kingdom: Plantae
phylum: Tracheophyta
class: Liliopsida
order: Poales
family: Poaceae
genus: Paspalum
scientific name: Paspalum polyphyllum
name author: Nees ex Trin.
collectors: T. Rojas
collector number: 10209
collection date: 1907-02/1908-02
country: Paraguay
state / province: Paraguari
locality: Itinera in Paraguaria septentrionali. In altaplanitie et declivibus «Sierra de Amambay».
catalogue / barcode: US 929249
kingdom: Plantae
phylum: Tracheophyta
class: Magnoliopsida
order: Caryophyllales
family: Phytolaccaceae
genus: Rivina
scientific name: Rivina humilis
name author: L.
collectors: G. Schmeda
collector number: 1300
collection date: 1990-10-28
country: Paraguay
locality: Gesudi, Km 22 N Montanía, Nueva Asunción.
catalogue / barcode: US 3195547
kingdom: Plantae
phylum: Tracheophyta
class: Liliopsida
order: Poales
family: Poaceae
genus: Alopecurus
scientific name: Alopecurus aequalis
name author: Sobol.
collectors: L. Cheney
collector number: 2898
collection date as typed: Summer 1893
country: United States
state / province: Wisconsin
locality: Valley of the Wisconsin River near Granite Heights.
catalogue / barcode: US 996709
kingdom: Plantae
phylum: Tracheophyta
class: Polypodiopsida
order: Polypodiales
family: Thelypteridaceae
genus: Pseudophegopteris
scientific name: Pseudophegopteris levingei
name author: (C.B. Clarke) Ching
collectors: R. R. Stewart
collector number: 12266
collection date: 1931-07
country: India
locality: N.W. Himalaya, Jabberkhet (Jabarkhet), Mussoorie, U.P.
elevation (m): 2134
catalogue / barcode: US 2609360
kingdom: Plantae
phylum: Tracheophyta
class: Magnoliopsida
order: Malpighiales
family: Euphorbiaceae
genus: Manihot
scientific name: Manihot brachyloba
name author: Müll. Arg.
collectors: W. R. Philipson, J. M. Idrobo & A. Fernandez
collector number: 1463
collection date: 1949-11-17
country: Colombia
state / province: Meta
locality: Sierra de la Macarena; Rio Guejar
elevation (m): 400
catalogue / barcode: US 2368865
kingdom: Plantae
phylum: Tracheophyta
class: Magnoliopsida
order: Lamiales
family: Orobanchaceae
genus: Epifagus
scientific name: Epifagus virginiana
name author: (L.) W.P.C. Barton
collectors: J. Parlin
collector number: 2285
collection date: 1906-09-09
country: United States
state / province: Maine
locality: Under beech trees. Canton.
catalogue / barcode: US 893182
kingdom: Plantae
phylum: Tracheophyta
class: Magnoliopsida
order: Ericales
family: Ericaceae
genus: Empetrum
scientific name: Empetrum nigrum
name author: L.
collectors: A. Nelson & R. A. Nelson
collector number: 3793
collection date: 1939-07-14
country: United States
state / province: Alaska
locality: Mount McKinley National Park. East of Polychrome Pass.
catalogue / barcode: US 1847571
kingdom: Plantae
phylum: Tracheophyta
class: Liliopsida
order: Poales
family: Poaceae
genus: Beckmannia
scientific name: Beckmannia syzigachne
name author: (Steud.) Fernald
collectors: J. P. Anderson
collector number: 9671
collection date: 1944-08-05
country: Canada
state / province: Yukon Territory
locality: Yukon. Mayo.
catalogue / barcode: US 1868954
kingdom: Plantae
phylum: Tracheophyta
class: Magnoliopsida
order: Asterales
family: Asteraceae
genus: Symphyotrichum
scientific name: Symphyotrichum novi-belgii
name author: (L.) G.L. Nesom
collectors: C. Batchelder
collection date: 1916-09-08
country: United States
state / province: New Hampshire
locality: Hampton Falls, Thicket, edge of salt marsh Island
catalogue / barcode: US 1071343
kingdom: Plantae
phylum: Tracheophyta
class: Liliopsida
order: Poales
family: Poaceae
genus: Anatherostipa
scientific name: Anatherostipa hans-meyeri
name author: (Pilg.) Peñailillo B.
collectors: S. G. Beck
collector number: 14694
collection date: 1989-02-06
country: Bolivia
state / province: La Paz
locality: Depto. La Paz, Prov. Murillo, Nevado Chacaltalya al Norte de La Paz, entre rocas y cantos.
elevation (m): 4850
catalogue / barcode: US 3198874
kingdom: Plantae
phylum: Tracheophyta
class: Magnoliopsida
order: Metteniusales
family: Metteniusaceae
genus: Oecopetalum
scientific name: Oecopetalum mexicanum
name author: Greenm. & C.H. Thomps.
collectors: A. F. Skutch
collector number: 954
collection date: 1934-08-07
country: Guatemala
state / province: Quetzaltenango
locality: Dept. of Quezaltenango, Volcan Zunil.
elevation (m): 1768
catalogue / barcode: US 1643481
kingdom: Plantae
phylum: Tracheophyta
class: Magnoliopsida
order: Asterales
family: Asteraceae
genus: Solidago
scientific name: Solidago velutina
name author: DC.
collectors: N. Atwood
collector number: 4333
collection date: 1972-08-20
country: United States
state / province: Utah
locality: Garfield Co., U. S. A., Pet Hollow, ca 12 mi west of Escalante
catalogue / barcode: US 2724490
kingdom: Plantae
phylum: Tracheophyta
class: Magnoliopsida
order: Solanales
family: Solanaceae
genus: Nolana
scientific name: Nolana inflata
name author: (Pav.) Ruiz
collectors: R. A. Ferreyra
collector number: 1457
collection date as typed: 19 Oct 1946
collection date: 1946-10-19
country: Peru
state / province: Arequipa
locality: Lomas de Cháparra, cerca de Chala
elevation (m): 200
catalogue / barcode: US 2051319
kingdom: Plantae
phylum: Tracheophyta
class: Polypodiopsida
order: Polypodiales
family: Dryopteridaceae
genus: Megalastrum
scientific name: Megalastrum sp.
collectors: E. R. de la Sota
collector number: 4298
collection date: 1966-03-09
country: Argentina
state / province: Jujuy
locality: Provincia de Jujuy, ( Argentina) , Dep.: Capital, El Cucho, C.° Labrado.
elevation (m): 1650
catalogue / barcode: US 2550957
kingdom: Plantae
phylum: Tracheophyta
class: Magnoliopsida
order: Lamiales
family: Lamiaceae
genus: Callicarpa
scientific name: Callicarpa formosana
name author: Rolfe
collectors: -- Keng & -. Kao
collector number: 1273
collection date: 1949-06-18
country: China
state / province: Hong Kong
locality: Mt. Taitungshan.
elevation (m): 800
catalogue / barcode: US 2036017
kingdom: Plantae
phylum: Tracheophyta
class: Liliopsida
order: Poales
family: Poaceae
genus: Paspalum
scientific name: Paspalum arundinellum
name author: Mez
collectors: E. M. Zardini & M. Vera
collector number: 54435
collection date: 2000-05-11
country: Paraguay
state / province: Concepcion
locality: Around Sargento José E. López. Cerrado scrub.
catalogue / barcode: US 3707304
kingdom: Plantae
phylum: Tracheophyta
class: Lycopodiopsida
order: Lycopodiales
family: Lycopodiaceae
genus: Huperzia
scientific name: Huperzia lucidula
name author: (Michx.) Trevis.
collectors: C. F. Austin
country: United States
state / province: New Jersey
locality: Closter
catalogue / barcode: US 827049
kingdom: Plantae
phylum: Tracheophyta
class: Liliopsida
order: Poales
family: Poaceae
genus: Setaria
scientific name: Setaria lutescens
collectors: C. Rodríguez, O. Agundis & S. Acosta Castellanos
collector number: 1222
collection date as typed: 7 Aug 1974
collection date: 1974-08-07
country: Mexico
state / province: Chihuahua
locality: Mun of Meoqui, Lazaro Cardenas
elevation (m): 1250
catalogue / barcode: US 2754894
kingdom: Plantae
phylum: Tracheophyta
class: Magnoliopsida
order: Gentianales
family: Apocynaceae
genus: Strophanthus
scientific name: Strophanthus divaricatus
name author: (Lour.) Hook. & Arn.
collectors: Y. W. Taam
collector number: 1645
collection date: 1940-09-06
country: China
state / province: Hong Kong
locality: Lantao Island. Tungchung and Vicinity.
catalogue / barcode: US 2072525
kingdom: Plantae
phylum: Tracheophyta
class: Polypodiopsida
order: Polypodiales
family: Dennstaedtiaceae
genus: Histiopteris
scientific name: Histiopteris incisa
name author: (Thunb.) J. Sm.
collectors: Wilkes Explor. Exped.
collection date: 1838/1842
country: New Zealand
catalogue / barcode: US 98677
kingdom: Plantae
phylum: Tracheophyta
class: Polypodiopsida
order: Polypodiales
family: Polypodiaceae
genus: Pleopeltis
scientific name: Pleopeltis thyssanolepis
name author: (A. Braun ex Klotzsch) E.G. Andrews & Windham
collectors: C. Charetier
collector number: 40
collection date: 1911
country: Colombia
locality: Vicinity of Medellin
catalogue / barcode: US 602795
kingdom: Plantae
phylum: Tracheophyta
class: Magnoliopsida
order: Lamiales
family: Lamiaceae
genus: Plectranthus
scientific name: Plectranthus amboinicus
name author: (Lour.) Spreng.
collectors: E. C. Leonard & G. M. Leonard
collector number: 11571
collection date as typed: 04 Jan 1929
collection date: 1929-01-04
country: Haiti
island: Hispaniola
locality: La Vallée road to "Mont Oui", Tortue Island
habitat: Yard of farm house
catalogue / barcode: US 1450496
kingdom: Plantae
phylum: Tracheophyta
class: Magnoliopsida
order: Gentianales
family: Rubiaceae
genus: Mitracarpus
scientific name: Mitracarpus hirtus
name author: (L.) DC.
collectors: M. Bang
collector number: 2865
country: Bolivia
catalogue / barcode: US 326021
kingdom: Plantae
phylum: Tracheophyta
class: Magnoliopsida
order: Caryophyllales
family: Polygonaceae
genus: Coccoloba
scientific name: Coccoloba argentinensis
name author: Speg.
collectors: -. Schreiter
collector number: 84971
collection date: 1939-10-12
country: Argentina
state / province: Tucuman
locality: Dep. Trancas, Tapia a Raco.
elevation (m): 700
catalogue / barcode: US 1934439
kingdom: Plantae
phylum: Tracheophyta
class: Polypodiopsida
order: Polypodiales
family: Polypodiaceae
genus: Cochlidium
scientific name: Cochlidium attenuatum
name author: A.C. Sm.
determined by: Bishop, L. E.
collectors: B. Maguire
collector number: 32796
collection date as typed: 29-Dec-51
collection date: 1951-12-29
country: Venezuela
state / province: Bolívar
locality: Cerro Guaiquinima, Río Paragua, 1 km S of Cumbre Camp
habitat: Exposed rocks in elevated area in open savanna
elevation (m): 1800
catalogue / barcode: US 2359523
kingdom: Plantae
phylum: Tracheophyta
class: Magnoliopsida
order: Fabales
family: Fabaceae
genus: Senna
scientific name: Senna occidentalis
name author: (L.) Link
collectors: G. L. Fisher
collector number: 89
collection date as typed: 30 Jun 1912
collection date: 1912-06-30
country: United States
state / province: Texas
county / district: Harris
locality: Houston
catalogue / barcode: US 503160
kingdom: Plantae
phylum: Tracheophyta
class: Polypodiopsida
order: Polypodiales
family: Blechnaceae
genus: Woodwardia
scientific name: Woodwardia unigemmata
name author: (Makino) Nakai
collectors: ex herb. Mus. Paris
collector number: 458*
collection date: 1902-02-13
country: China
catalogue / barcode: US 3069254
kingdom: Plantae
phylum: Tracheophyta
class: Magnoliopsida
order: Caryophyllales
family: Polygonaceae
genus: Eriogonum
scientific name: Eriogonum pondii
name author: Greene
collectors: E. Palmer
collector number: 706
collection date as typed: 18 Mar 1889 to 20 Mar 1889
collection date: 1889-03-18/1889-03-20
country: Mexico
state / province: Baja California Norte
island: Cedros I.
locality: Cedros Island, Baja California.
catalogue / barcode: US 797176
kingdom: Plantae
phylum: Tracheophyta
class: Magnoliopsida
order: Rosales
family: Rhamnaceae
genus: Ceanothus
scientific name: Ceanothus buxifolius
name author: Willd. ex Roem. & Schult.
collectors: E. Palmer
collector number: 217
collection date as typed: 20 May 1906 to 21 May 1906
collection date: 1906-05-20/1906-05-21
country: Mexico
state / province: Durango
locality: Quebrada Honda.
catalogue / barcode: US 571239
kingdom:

• _What to do_:
Reproduce the entries verbatim, beginning at the first line of the entries and continuing through the line containing "name author: Müll. Arg.".

• _Expected output_:
kingdom: Plantae
phylum: Tracheophyta
class: Liliopsida
order: Poales
family: Poaceae
genus: Paspalum
scientific name: Paspalum polyphyllum
name author: Nees ex Trin.
collectors: T. Rojas
collector number: 10209
collection date: 1907-02/1908-02
country: Paraguay
state / province: Paraguari
locality: Itinera in Paraguaria septentrionali. In altaplanitie et declivibus «Sierra de Amambay».
catalogue / barcode: US 929249
kingdom: Plantae
phylum: Tracheophyta
class: Magnoliopsida
order: Caryophyllales
family: Phytolaccaceae
genus: Rivina
scientific name: Rivina humilis
name author: L.
collectors: G. Schmeda
collector number: 1300
collection date: 1990-10-28
country: Paraguay
locality: Gesudi, Km 22 N Montanía, Nueva Asunción.
catalogue / barcode: US 3195547
kingdom: Plantae
phylum: Tracheophyta
class: Liliopsida
order: Poales
family: Poaceae
genus: Alopecurus
scientific name: Alopecurus aequalis
name author: Sobol.
collectors: L. Cheney
collector number: 2898
collection date as typed: Summer 1893
country: United States
state / province: Wisconsin
locality: Valley of the Wisconsin River near Granite Heights.
catalogue / barcode: US 996709
kingdom: Plantae
phylum: Tracheophyta
class: Polypodiopsida
order: Polypodiales
family: Thelypteridaceae
genus: Pseudophegopteris
scientific name: Pseudophegopteris levingei
name author: (C.B. Clarke) Ching
collectors: R. R. Stewart
collector number: 12266
collection date: 1931-07
country: India
locality: N.W. Himalaya, Jabberkhet (Jabarkhet), Mussoorie, U.P.
elevation (m): 2134
catalogue / barcode: US 2609360
kingdom: Plantae
phylum: Tracheophyta
class: Magnoliopsida
order: Malpighiales
family: Euphorbiaceae
genus: Manihot
scientific name: Manihot brachyloba
name author: Müll. Arg.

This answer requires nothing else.